In September, as temperatures finally fall below 100 degrees, our thoughts turn to the approaching fall season and the new array of vegetables that we can plant in our fall gardens. One of our favorite fall vegetables is the beet. This earthy root vegetable has been cultivated for thousands of years, originating in the Mediterranean. People have long eaten and enjoyed both the earthy roots as well as the tops, which are tasty greens. In fact, when beets were first discovered in the wild, they were more prized for their nutritious greens, rather than the beet root that we know today. Over time, humans selected for varieties that produced larger beet roots, as they are a great source of additional nutrients and sugars—something that was hard to come by in years past. Beets prove useful beyond the kitchen realm; they have been used to dye clothes, to make sugar, and to relieve digestive ailments.
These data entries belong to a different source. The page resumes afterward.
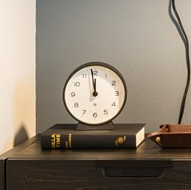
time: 11:58
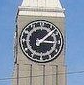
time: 3:07
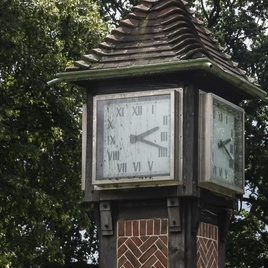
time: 2:18
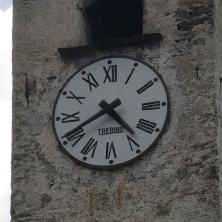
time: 4:40
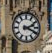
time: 2:18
Beets are a cool-season crop that can be grown in the fall and early spring in Central Texas. September and October are the best times to plant beets in Central Texas. They do not thrive in hot weather and do not tolerate hard freezes. You can choose from red, white, yellow, and even striped beet varieties (these are a hit with kids!). We recommend The Detroit Dark Red and Ruby Queen for the Austin area.
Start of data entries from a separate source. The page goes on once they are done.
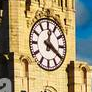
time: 12:20
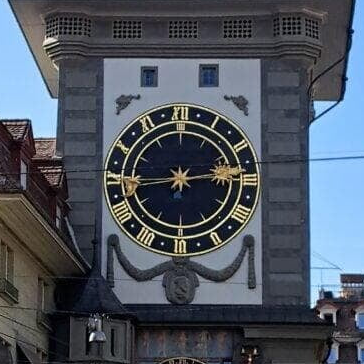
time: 2:44
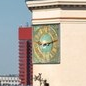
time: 9:12
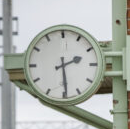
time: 2:29
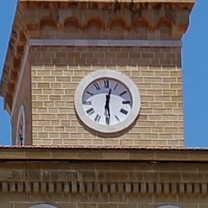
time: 12:29
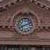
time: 8:11
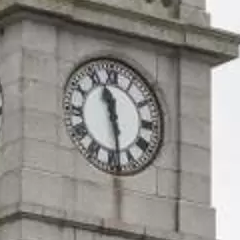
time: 11:28
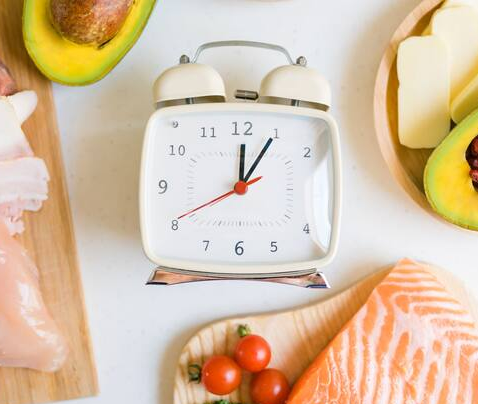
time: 12:05
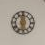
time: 5:59
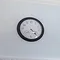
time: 4:22
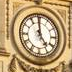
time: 4:59
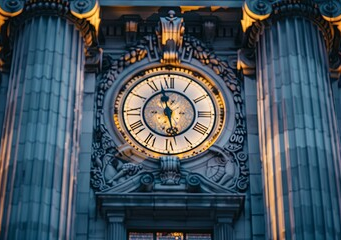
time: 11:28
Beets require at least eight hours of direct sun each day and prefer deep, well-drained soils (sandy or loamy) to allow for healthy root growth. Before planting, till compost into your soil to increase fertility and improve soil health. Space seeds one to two inches apart and plant about one-half inch deep. Sprinkle water on the new seeds and water daily until seedlings have emerged. Once seedlings are established, you can reduce the frequency of watering to every couple of days. Several good companions for beets are: cabbage, leek, lettuce, onion and radish.
When maintaining your beets, thin out the seedlings gently with scissors leaving about three inches apart to allow for more room for the plants to mature. When thinning, wait until the greens are at least an inch or two long – t that way, you can eat them as you would the “baby” greens you might see at the store or farmers’ markets. Use the greens as you would in any recipe calling for baby greens.
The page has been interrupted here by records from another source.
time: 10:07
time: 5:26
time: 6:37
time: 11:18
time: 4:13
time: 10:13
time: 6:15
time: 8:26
Seven to eight weeks after planting, beets will be ready to harvest. The roots should be two to three inches in diameter. Gently dig around the root and pull it out, along with the attached greens. The roots can be stored in a cool, dark place. Cut off the greens from the beet root. Wrap the greens in a slightly moist paper or cloth towel, place in an unsealed plastic bag, and keep in the crisper of your refrigerator for up to 10 days.
To cook with beet greens:
Chop up the stems and greens, along with onion and garlic. Heat olive oil in a pan and then add stems and sauté for about four to five minutes on medium heat. Since the stems are more fibrous, it helps to cook them first to soften them. While they will never be as soft as the greens, they add more texture to the dish.
Add onions and sauté for another three to four minutes. Add garlic and sauté for a few minutes more, using care not to burn the garlic. Add a bit more oil or turn the heat down if too hot. Add the greens and let them cook for several minutes. Take care not to overcook the greens; they should be bright green when you remove them from the heat. Because most fresh beet greens are very tender, they do not need to cook long! Serve the greens as a side dish, or throw into an omelet or frittata.